The album begins with a lush orchestral introduction, setting the atmosphere incredibly well for the rest of the album,
but soon developing into brutal, slamming riffs and demonic vocals which truly sound like they were raised from Hell.
The riffs on New Disorder always seem to be accompanied either by violins, female operatic vocals or scathing melodies
which work really well with the vocals and drum work. The vocals, provided by Tom Fowler and Stacy Teems II, seem to sound very muffled and distant, almost like they were recorded in another room, but the words are still understandable, and both low growls and high screams are well mastered and incredibly powerful. Dissonance In Majesty seem to be massive fans of rising sweep melodies that seem to weave in and out of the very distorted backing riffs, and solos that are hauntingly beautiful that provide a well-needed relief from the skull-crushing riffs and rage-filled vocals. All of the orchestral and operatic pieces and tracks on this album are just wonderful, soaring and sometimes absolutely heavenly – which is a massive contrast to the hellish vocals.

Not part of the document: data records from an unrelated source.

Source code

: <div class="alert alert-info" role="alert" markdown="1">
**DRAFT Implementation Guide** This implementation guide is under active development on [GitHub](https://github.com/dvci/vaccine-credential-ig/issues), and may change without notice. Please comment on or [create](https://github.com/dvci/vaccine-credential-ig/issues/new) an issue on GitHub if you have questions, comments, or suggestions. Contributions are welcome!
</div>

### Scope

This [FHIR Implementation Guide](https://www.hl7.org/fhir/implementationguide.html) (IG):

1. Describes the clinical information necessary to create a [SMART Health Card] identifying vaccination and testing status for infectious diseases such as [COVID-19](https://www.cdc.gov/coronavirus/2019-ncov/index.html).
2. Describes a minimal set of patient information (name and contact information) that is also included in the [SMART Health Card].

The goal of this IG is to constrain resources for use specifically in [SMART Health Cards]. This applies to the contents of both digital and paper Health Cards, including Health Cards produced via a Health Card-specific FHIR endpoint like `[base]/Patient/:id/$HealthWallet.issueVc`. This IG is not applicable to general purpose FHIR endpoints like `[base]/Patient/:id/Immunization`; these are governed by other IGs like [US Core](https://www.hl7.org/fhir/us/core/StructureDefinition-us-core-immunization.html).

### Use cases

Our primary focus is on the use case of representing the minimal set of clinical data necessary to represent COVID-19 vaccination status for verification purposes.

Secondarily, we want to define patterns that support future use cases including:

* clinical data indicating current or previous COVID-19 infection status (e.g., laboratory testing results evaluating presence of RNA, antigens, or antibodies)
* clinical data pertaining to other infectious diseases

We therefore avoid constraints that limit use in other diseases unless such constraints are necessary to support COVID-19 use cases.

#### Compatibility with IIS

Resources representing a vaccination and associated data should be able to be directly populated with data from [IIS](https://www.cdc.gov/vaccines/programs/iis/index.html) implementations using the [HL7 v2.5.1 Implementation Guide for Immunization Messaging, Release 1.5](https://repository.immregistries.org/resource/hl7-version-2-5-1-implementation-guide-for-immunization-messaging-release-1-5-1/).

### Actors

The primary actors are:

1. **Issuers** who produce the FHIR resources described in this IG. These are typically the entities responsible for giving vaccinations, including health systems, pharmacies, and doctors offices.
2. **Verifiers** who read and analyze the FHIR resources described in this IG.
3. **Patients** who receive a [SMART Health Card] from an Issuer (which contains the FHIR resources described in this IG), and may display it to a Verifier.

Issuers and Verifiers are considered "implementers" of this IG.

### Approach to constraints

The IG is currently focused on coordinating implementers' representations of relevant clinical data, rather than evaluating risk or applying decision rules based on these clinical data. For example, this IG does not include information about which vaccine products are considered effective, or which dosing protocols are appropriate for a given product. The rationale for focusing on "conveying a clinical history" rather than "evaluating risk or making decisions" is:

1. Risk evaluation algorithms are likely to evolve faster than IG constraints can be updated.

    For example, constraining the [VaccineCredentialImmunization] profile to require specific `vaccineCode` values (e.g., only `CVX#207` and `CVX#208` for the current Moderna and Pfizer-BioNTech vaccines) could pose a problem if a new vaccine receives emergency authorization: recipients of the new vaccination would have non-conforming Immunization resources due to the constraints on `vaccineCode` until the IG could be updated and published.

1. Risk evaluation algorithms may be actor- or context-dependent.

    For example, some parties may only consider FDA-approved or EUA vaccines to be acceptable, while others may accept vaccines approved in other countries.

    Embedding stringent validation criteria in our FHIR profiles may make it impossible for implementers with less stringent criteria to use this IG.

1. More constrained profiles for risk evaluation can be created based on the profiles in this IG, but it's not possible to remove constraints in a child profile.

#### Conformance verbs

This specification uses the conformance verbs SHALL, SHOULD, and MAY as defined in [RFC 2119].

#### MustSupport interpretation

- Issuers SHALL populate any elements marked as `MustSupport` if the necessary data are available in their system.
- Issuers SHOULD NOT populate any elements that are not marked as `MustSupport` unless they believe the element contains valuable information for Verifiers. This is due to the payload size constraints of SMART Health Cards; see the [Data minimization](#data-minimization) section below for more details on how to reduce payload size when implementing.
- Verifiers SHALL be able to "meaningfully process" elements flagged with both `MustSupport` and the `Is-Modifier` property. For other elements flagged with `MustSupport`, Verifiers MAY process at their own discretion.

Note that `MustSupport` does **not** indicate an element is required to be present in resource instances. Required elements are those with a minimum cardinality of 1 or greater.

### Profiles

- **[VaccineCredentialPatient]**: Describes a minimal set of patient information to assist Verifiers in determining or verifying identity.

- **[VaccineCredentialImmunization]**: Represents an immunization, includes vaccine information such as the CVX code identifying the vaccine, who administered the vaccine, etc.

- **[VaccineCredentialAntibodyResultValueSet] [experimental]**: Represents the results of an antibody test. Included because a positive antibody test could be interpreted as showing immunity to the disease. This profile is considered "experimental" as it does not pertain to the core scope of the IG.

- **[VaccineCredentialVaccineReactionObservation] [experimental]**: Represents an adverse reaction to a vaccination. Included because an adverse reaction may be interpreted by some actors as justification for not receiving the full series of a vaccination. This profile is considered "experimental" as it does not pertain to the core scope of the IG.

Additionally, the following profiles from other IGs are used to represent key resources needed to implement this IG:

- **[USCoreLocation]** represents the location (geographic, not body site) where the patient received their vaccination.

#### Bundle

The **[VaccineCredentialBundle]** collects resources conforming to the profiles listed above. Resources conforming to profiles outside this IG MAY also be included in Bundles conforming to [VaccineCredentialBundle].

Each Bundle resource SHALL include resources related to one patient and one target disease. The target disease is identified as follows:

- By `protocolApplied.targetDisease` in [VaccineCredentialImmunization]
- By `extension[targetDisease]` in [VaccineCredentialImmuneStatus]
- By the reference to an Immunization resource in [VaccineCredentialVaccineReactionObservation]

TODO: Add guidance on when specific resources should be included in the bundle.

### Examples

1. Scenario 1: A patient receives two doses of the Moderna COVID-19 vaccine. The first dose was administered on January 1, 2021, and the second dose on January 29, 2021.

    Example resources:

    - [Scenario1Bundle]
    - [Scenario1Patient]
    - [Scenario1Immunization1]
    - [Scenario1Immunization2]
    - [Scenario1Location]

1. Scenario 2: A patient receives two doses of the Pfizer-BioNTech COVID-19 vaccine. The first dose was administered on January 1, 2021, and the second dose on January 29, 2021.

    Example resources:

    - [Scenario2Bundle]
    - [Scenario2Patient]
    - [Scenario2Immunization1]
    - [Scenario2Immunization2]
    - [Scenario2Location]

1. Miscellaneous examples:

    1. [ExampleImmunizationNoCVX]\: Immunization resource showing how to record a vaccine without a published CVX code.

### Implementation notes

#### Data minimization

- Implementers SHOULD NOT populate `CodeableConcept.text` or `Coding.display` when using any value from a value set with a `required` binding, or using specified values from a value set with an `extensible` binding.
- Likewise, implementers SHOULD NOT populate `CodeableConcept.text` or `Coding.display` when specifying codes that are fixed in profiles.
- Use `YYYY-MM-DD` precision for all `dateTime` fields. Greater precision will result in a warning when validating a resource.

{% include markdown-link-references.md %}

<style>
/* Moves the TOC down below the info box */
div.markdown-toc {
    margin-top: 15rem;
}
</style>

Drum work on this album seems to be quite repetitive, only really following the lead guitars and not providing any outstanding
aspect to the various tracks on the album. A quick drum solo or two would have been a fantastic addition to this concept album. However, there is no doubting the skill of Matt Dalbke, the drummer, as he knocks out some hard-hitting patterns, filled with punchy kicks and a snare that seems to always be very prominent in the mix. There are also some clean vocals on this album, most prominently on the track Capere (Capture). These are done beautifully well, with the male voice being operatic and smooth throughout. I am a massive fan of clean vocals in deathcore and death metal, so hearing this instantly raised my opinion of this band, and this album. The album really grew on me, after listening it through the first time I thought it was pretty good, and it had a solid place in my library, but after listening a couple more times I started to like it a lot more. The unique guitar tone and vocals just seemed to set this band out from the rest. It is also worth noting that the tracks on this album are not mere 3 minute chug sessions, they are 6-15 minute expeditions into the deepest recesses of symphonic metal.
This album is the best symphonic death metal album I have personally listened to, and I have become a massive fan of an orchestra in metal because of this band. They have demonstrated that extreme metal does not all have to be about death, destruction and how brutal a band can get. A very refreshing album to listen to, even with some minor flaws.